_Extrait du texte:_

Je suis couché sur le dos, à la belle étoile, fixant les cieux, étourdi, presque effrayé par l’immensité de la Voie Lactée. Je suis au bout du monde, comme j’en rêvais depuis longtemps, chez les Bororos, des éleveurs peuls qui vivent dans le sud du Sahara.
Mais je suis incapable d’en profiter. J’ai une tourista spectaculaire qui m’oblige à des va-et-vient incessants dans le désert, et les dernières braises du feu qu’ont allumé pour moi les nomades qui m’accueillent dans leur campement achèvent de se consumer. Le froid m’a réveillé. Un froid comme je n’en ai jamais connu, même dans mes pires hivers canadiens.
Je m’enroule du mieux que je peux dans la couverture qu’un ami nigérien m’a prêtée, en me souhaitant bonne chance, lorsque je lui ai annoncé que je partais seul pour plusieurs jours. J’ai enfilé tout ce que j’ai: un tee-shirt, une chemise et un pull. Mais rien n’y fait. Je suis allongé sur une natte posée sur le sable et je découvre avec effroi ce qui aurait dû être une évidence: le désert est un univers minéral qui, la nuit en décembre, ne retient pas la chaleur, même torride, de la journée.
J’ai la tête et les tempes qui gèlent. Sous la voute céleste, mes pensées entrent en collision avec une force inouïe, comme des galaxies qui s’entrechoquent, des supernovae qui explosent. Les Bororos dorment plus loin, quelque part derrière des buissons. J’ai peur de ne pas tenir jusqu’à l’aube mais, par fierté, je n’ose pas les réveiller.

Texte extrait de la page:
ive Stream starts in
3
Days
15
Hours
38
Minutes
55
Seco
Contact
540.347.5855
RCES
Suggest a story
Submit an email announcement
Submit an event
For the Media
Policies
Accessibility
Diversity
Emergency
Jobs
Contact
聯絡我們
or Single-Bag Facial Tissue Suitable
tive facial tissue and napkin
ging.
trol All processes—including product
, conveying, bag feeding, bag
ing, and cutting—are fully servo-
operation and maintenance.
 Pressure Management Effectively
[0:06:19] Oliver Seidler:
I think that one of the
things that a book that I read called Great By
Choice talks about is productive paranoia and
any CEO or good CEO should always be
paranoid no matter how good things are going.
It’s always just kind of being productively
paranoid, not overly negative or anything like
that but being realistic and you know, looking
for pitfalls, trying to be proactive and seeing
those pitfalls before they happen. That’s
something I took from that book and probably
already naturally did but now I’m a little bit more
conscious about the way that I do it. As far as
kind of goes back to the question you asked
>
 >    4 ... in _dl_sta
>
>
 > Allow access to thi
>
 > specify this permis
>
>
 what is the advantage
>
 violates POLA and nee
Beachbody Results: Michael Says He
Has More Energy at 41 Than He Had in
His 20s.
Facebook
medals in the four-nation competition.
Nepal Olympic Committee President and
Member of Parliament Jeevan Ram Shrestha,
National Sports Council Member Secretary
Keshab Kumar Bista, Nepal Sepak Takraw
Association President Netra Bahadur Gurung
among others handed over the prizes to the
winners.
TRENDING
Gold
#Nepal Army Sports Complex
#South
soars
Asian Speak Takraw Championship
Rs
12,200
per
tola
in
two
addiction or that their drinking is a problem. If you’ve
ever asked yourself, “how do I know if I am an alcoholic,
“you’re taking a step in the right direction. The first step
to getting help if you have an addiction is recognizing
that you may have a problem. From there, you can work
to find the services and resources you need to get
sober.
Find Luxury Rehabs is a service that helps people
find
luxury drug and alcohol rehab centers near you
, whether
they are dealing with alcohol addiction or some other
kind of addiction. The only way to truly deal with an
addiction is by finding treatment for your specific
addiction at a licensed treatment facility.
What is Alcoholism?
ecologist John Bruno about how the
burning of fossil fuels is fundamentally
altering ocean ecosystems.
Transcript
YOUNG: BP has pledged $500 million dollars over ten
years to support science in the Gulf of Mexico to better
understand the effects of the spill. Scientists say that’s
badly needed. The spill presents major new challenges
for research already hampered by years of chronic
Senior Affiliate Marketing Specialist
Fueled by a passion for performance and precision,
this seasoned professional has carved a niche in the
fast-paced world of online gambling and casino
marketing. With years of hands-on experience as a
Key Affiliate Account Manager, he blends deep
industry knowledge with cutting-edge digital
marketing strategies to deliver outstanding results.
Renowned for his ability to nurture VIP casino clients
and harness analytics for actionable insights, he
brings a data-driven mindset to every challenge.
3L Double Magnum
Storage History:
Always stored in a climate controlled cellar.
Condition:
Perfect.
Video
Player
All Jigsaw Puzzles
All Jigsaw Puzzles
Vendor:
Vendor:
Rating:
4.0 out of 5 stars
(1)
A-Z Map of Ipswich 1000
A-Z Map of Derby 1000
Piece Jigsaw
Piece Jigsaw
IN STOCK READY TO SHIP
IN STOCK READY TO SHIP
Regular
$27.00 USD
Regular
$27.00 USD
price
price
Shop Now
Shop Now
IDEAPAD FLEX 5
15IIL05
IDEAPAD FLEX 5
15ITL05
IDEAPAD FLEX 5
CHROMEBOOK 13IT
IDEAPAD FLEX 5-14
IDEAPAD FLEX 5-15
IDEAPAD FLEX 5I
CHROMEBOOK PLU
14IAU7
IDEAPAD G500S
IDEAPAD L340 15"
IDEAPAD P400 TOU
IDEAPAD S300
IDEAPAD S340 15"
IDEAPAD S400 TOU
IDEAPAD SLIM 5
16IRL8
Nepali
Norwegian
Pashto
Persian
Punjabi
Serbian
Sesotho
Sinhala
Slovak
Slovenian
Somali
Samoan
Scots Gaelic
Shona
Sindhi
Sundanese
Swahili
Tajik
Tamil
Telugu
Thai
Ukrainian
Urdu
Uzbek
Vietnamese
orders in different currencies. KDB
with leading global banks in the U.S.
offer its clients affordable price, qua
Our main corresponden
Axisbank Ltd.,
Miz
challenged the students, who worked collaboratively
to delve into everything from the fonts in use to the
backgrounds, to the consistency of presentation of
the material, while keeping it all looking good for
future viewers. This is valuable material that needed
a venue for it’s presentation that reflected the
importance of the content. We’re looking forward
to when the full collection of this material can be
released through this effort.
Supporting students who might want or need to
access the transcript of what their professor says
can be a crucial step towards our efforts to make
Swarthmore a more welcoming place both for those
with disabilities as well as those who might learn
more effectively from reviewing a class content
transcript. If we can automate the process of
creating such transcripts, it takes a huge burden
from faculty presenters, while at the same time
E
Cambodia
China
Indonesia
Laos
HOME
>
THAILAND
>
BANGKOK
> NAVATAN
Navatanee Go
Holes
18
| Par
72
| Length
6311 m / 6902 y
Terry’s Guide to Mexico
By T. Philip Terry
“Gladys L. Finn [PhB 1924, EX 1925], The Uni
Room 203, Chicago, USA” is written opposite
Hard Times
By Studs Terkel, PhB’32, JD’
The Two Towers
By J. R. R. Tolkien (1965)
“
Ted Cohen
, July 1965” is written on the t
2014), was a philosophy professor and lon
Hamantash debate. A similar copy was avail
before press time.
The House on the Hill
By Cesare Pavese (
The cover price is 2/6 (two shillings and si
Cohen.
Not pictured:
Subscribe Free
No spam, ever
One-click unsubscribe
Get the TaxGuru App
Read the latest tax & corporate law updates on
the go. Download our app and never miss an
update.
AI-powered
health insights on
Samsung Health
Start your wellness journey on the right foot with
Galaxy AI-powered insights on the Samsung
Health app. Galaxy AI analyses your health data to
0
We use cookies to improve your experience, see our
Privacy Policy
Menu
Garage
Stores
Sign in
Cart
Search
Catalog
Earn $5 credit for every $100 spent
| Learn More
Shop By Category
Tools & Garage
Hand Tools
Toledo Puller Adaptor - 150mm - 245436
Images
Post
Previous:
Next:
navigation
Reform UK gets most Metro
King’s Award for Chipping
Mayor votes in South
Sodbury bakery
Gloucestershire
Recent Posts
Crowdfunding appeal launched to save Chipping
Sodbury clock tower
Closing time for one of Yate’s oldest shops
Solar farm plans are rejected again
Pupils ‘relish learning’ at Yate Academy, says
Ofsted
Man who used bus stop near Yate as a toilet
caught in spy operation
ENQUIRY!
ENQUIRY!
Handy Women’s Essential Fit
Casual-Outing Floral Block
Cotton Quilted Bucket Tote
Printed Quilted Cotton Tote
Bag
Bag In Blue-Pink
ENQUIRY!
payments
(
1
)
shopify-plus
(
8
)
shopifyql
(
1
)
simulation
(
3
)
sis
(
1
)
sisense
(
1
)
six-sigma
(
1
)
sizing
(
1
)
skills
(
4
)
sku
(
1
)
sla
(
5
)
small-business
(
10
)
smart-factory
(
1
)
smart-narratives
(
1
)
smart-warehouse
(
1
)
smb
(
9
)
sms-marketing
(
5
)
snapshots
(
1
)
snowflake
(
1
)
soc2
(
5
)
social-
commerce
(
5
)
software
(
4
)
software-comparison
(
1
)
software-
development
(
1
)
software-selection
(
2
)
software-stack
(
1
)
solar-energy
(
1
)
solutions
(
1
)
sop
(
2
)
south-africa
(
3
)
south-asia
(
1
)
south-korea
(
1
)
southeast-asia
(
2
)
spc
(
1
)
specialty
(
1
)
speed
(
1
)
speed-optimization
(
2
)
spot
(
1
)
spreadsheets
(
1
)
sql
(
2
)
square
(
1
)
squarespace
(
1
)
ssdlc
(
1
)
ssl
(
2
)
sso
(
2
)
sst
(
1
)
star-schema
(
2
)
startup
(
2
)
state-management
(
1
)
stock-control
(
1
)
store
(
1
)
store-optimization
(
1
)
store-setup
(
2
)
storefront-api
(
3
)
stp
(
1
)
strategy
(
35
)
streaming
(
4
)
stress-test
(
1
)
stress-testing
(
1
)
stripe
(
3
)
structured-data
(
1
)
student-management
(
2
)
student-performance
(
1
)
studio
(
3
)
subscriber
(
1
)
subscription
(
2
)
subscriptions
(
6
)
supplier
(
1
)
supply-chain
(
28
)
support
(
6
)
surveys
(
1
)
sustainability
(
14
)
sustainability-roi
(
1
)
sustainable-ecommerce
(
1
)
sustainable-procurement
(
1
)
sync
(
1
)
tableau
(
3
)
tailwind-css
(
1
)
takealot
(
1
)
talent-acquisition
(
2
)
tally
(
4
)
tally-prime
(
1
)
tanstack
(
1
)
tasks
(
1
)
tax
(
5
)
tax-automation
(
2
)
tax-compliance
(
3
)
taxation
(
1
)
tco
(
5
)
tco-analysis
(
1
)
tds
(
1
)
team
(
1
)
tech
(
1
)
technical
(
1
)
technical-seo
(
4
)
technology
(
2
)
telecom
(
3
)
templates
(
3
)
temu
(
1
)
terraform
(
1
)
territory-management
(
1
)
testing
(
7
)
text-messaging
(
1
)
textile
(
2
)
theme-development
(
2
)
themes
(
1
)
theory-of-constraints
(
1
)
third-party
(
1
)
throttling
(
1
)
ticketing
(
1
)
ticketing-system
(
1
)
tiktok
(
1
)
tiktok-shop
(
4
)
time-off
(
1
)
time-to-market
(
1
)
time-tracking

_Tâches à réaliser:_
• a. Répondez à ces questions sur le récit de la nuit chez les Bororos :
(i) Qui sont les Bororos ?
(ii) Quels vêtements ont été enfilés contre le froid ?
(iii) Qui a prêté la couverture ?
• b. Recopiez le passage du récit de la nuit chez les Bororos qui commence à « Mais je suis » et se termine à « pires hivers canadiens. », en remplaçant « nomades » par « bergers ».

_Réponses attendues:_
• a.
(i) Des éleveurs peuls qui vivent dans le sud du Sahara.
(ii) Un tee-shirt, une chemise et un pull.
(iii) Un ami nigérien.

• b.
Mais je suis incapable d’en profiter. J’ai une tourista spectaculaire qui m’oblige à des va-et-vient incessants dans le désert, et les dernières braises du feu qu’ont allumé pour moi les bergers qui m’accueillent dans leur campement achèvent de se consumer. Le froid m’a réveillé. Un froid comme je n’en ai jamais connu, même dans mes pires hivers canadiens.